4. Quantitative Easing for the population. Here we are back at the idea of free education. How much will it cost? I hear it could cost as much as 60 Billion a year.
60 Billion a year! I hear people ask, “How are we going to pay for it?” My answer is, “Let’s Not!” We printed off and gave away 80 Billion a month before. We did that for two years, BTW.
Let’s do something similar for education. Let’s print off and give away 60 Billion dollars for education. If we did that for 20 years it would still be cheaper than what we gave away to the banks and financial institutions. It’s a lie to say we can’t do that. Once you shatter the idea that there are rules we have to follow, we can do what ever we want.
PLUS! Free education would do a lot for the economy, for a few simple reasons. Mostly, those people getting out of college won’t have staggering debt. They will have tons of extra money when they are young and can take chances on ideas and jobs. They will be able to invest in their own lives and innovation. They will directly inject that money not spent on loans right into the economy and that will boost it immediately. Jobs will be created which will mean that wages will increase.
5. Universities cost too much. What’s to keep them from just raising tuition and keeping all the money? Things need to get figured out. And not all universities will want, or be able, to get that free-education money. Places like Harvard, where tuition is probably closer to 30 k per semester, will not be able to take advantage of such a program, probably.

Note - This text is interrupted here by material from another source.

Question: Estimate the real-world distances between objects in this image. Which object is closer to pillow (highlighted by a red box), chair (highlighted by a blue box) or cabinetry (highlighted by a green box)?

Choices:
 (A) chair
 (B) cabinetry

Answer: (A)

Those institutions that do wish to get the money for free education will probably have to meet certain requirements, such as a percentage of their tuition goes directly to educational resources; professors, facilities, and the like. Less money would then go to bloat, like useless middle management, vice presidents and poor performing secretaries and administrators. The bad performers will need to improve or find another job.
That’s how I see free college as being a requirement for a booming economy.
On a last related note. Tenure is supposed to put professors above politics, but it fails to do that. The tenure system has become the tool of internal politics. For example, if you are having sex with a person of power you can most certainly earn tenure.
I believe a tenured professorship should be an option and not a requirement. When it happens, it should be based on external factors as primary focus (to be included with internal metrics). For example, if a certain percentage of your salary is derived from outside sources for the years leading up to the decision of tenure (grants and other funding) that should go a long way toward establishing a value to the outside world. The considerations of publications should use a measurement focused on impact factors of the journals published in. Publishing in the journal of insignificant results should not be acceptable. A blind third party investigation should be included in this part, with a private firm taking the lead if the field is considered too small. Lastly, losing tenure should be a touch easier. Sign-offs from every administrative level above the faculty member (including the president of the university) should be enough. If all your bosses hate you, it’s time to get out. And, I’m Okay with paying people to leave. The costs of an awful person go far beyond the monetary costs.